**Tasks to perform**
[A] In the article below on the proposed NOAH closure, reproduce word for word the stretch from "But a recent" through "and Hospitals Secretary.".
[B] Answer these questions using the article below on the proposed NOAH closure:
(i) Which hospital would take over NOAH's services under the state's plan?
(ii) What unit does Cecile Tebo work with?
(iii) What position does Alan Levine hold?

**Passage provided**
=== Begin Enclosure ===

Cecile Tebo is the first to admit that vast improvements have been made to the mental health system in New Orleans in the last year.
But a recent call by the state to shut down the New Orleans Adolescent Hospital, or NOAH, and merge its services with Southeast Louisiana Hospital in Hammond is not one of them.
"The closure of NOAH is one huge dangerous step back," she said.
Tebo is with the New Orleans Police Crisis Unit. She said they receive more than 200 mental health calls a month, and she picks up about 250 adults regularly because of their severe mental illness. NOAH is often where she takes them.
"They have to have some place they can go for stabilization," Tebo said. "If not, it can become a very dangerous situation to others and to that individual and that's what scares me the most."
"The argument that closing one facility and merging it with Hammond is going to make New Orleans less safe is something I just flat disagree with," said Alan Levine, Department of Health and Hospitals Secretary.

=== End Enclosure ===

**Record excerpts**

=== Begin Enclosure ===

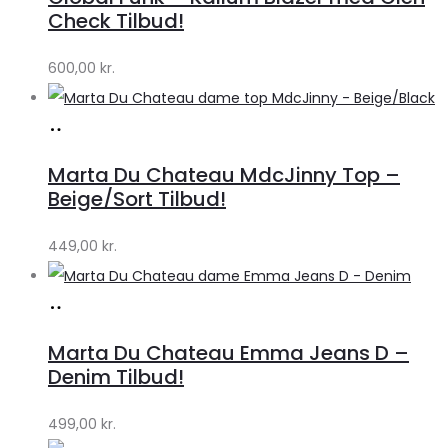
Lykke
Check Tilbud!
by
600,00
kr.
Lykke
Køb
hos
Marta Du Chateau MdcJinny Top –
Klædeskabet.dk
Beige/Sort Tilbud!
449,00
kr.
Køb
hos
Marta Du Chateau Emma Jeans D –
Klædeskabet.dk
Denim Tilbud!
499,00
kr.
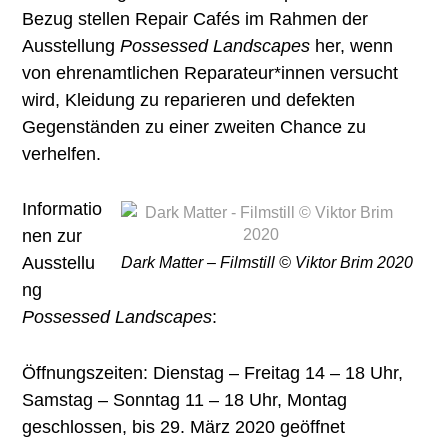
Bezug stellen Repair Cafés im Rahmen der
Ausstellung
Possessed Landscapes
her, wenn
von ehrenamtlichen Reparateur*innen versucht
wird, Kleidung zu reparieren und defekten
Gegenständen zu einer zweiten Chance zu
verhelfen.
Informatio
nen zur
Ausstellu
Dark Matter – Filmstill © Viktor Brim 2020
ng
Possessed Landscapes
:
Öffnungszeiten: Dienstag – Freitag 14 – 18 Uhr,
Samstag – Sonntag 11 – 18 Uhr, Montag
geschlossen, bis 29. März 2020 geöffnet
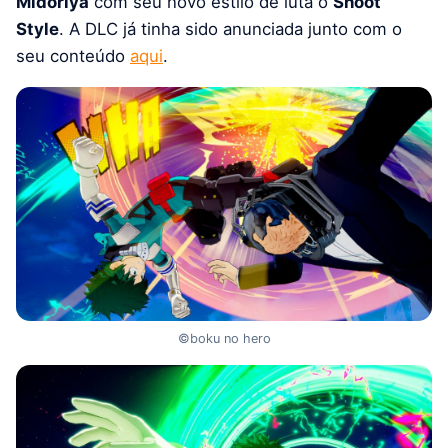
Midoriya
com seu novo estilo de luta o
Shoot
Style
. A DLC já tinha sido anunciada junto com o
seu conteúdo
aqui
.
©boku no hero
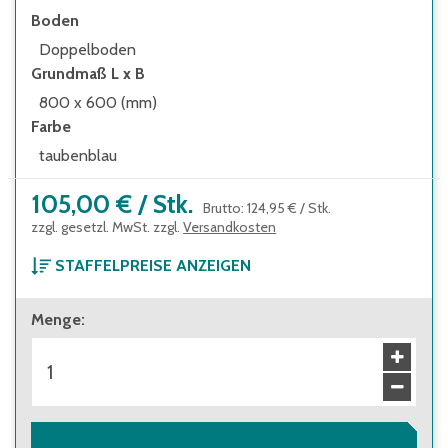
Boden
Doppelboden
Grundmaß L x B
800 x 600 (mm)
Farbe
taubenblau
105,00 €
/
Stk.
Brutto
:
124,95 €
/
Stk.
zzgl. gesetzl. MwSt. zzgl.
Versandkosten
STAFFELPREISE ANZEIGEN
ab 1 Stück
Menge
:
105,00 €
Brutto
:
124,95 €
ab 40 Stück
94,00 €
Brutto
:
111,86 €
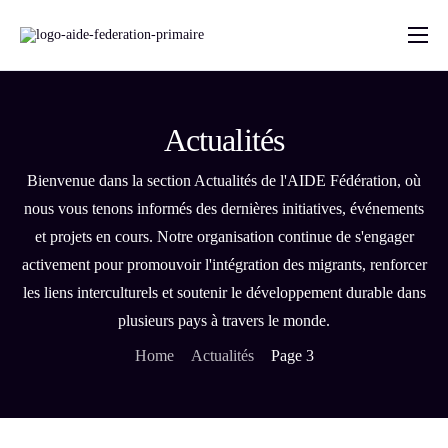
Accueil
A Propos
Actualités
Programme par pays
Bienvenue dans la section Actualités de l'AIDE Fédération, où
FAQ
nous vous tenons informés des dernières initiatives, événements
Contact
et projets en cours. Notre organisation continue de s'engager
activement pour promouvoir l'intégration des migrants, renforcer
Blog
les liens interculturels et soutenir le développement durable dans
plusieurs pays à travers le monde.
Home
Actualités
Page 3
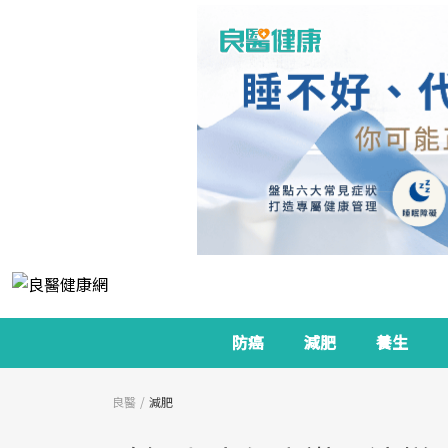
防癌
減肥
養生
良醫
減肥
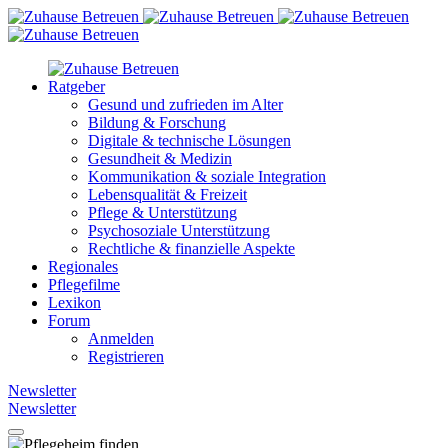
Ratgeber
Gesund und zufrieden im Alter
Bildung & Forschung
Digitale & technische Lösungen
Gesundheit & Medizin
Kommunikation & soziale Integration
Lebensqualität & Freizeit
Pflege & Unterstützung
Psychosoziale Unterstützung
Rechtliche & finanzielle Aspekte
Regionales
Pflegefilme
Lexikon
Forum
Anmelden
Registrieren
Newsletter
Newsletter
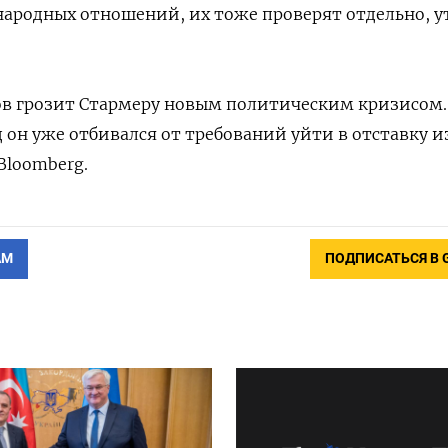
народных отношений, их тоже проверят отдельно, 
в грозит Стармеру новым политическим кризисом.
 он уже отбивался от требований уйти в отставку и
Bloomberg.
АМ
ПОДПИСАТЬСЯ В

=== End Enclosure ===

**Activity answers**
[A]
But a recent call by the state to shut down the New Orleans Adolescent Hospital, or NOAH, and merge its services with Southeast Louisiana Hospital in Hammond is not one of them.
"The closure of NOAH is one huge dangerous step back," she said.
Tebo is with the New Orleans Police Crisis Unit. She said they receive more than 200 mental health calls a month, and she picks up about 250 adults regularly because of their severe mental illness. NOAH is often where she takes them.
"They have to have some place they can go for stabilization," Tebo said. "If not, it can become a very dangerous situation to others and to that individual and that's what scares me the most."
"The argument that closing one facility and merging it with Hammond is going to make New Orleans less safe is something I just flat disagree with," said Alan Levine, Department of Health and Hospitals Secretary.

[B]
(i) Southeast Louisiana Hospital in Hammond
(ii) The New Orleans Police Crisis Unit
(iii) Department of Health and Hospitals Secretary